Aiming to combat a mutated gene linked to cystic fibrosis, Structural GenomiX Inc. secured a $15 million, three-year agreement with Cystic Fibrosis Foundation Therapeutics Inc.
The agreement comes less than a week after the San Diego-based company received a $48.5 million grant from the National Institutes of Health to discover the 3-dimensional structures of proteins.
Under the collaboration with Bethesda, Md.-based CFFT, the company plans to use its FAST lead generation technology to discover compounds that can correct the delta F508 form of the cystic fibrosis transmembrane regulator protein. The mutation is the one most commonly observed in people with cystic fibrosis.
"The new deal with [CFFT] represents the next step in a relationship that's now nearly 5 years old," said Stephen Burley, chief scientific officer at Structural GenomiX (SGX).
The companies came together in January 2001 to determine the 3-dimensional structures of certain components of the CFTR protein. Not only did they learn that the mutation does not cause the protein to lose its shape, but they characterized the 3-dimensional structure of delta F508.
"It changed the way researchers in the field were thinking about the underlying molecular origin of the disease," Burley told BioWorld Today.
People with the delta F508 mutation cannot transport the CFTR protein to the cell surface, resulting in impaired chloride transport across the lung epithelium. A corrector could help improve breathing, more rapidly clear lung secretions and reduce the chance for lung infections. Currently, the only "viable, corrective therapy" for patients, Burley said, is a lung transplant.
Now in the second stage of research, CFFT plans to potentially provide more than $15 million in technology access, research funding and milestone payments to Structural GenomiX. The milestone payments will be based on the production of small molecules that have the desired biochemical and cellular activity. SGX will work to find molecules that bind to the mutant form of CFTR and will test them for their ability to correct the genetic defect. The goal is to have a preclinical candidate by the end of the three-year agreement. Once at the development stage, "SGX will be eligible for clinical development milestones and royalties on any products that result," Burley said.
Cystic fibrosis (CF) affects about 30,000 people in the U.S. While more than 10 million Americans carry the defective gene that causes CF, it takes two copies of the gene for a child to get the disease. The defective gene causes the body to produce a thick, sticky mucus that results in lung infections and causes pancreatic insufficiency, which impairs digestion. The median age of survival is 35 years.

* [Work task 1] In the cystic fibrosis deal article, what does Burley call the only "viable, corrective therapy" currently available to patients?
* [Work task 2] Summarize the cystic fibrosis deal article in two sentences.

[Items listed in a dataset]
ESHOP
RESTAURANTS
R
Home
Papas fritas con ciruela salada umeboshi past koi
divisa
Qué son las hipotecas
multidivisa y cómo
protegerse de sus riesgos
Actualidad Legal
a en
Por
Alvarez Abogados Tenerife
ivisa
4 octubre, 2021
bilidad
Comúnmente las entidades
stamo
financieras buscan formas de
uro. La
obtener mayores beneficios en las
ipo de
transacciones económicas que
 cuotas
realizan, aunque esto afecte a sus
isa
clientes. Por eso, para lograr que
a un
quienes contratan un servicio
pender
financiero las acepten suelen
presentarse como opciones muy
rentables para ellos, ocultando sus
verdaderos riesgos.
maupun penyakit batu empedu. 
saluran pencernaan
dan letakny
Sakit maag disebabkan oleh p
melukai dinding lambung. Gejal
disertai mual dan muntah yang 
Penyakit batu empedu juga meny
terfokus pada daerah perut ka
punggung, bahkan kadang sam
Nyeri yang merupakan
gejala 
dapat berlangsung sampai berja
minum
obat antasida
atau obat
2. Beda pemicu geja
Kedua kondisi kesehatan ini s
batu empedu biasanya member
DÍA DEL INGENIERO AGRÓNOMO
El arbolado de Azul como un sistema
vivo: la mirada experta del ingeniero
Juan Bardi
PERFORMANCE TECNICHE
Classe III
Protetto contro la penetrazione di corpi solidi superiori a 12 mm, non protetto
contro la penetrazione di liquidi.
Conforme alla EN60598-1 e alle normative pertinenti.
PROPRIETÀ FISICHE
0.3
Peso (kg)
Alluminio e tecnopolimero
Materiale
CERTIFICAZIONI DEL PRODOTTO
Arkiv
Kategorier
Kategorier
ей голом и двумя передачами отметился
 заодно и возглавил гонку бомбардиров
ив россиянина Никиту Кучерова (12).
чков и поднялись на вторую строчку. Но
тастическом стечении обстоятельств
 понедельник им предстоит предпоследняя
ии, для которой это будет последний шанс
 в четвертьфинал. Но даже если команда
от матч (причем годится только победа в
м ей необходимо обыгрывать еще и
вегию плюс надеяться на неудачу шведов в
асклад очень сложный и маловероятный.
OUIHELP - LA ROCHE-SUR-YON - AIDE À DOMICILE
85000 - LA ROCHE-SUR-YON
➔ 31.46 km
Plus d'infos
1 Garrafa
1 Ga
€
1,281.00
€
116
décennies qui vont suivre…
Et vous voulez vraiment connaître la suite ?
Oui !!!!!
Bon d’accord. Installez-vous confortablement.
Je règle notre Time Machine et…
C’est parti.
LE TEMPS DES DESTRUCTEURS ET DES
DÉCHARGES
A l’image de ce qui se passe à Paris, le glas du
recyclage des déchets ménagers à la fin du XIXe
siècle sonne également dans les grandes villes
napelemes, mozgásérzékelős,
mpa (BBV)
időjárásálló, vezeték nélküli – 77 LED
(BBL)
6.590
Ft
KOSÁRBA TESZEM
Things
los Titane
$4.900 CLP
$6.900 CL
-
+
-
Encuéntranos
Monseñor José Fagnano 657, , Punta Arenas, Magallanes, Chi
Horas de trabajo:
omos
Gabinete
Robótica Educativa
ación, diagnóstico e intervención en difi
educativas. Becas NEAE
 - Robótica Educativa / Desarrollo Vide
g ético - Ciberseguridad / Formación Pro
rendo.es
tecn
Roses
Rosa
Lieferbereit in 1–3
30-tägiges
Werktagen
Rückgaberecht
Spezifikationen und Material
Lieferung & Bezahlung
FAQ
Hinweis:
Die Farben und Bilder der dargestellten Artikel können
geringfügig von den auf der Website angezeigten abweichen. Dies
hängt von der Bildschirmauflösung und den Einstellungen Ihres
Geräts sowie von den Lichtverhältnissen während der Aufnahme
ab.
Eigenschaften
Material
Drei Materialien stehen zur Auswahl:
* * *
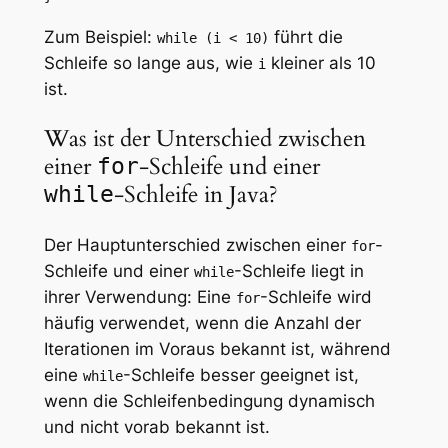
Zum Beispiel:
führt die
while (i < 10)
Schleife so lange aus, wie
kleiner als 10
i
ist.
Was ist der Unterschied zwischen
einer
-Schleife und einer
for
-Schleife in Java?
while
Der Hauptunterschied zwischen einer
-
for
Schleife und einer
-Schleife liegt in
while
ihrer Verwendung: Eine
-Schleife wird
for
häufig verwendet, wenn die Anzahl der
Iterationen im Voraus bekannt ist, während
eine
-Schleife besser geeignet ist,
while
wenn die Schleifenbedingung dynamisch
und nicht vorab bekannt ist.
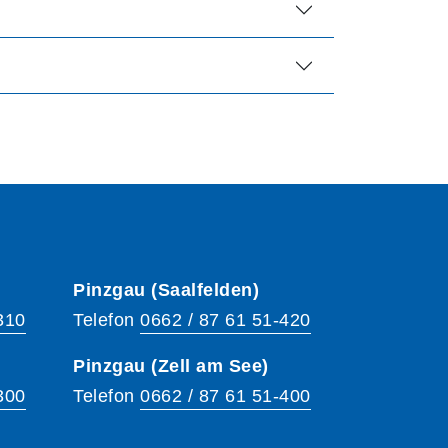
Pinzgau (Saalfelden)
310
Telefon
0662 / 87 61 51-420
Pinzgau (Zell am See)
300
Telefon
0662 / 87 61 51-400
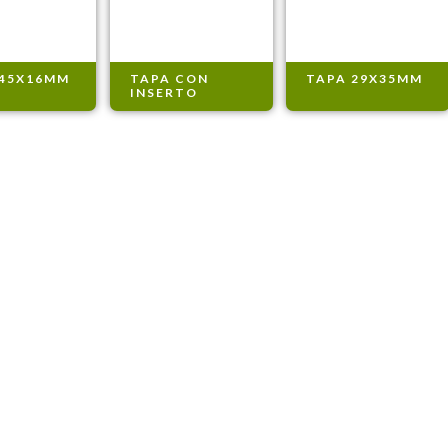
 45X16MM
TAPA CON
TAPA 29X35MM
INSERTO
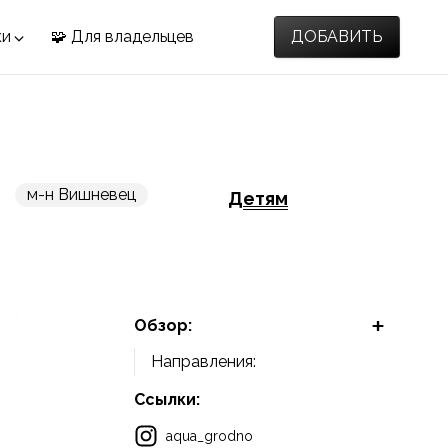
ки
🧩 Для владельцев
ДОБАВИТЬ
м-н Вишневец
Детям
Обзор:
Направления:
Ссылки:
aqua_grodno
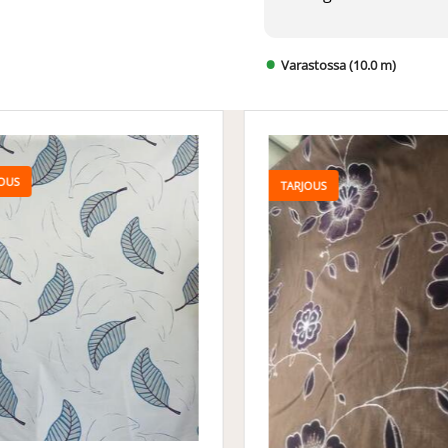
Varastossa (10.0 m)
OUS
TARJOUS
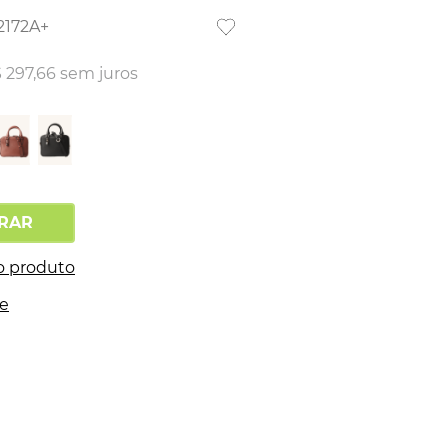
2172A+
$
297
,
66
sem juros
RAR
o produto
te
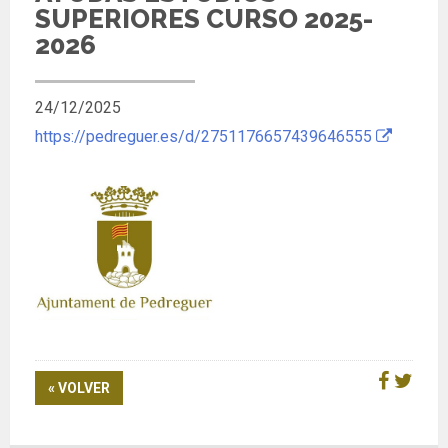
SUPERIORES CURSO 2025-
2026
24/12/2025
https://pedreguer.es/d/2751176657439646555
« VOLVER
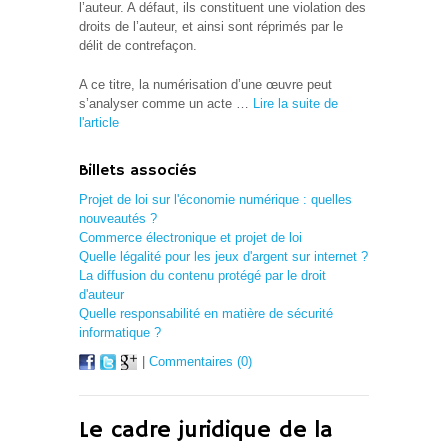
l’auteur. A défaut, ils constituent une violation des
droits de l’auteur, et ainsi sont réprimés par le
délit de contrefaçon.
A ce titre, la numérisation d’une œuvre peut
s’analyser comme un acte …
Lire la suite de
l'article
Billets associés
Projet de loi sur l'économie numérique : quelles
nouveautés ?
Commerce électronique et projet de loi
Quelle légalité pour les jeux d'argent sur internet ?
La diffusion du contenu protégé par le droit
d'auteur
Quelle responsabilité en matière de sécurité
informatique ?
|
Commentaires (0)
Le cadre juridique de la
...
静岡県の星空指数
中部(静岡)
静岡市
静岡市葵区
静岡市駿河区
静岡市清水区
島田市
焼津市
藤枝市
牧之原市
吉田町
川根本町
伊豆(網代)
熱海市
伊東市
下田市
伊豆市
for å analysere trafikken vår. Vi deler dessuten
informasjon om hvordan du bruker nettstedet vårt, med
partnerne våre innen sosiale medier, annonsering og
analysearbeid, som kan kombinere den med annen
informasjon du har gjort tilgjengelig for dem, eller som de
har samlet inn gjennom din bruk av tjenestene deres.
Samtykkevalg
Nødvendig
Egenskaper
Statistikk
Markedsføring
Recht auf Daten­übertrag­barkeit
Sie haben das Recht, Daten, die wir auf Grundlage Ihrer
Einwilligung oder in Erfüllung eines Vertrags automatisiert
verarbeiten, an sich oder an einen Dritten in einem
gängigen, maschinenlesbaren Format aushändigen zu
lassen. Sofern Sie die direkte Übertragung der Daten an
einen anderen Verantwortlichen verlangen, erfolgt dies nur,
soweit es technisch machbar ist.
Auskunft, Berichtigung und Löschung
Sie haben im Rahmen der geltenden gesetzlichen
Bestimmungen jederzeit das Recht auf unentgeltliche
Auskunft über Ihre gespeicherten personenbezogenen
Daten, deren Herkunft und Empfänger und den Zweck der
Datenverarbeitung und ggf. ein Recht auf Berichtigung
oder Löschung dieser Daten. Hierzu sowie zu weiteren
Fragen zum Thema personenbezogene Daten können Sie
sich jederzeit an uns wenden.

* [Expected answer 1] A lung transplant.

* [Expected answer 2] Structural GenomiX secured a $15 million, three-year agreement with Cystic Fibrosis Foundation Therapeutics to use its FAST lead generation technology to find compounds that correct the delta F508 form of the CFTR protein, the mutation most commonly seen in people with cystic fibrosis. The deal is the next step in a relationship that began in January 2001, and its goal is to have a preclinical candidate by the end of the three-year agreement.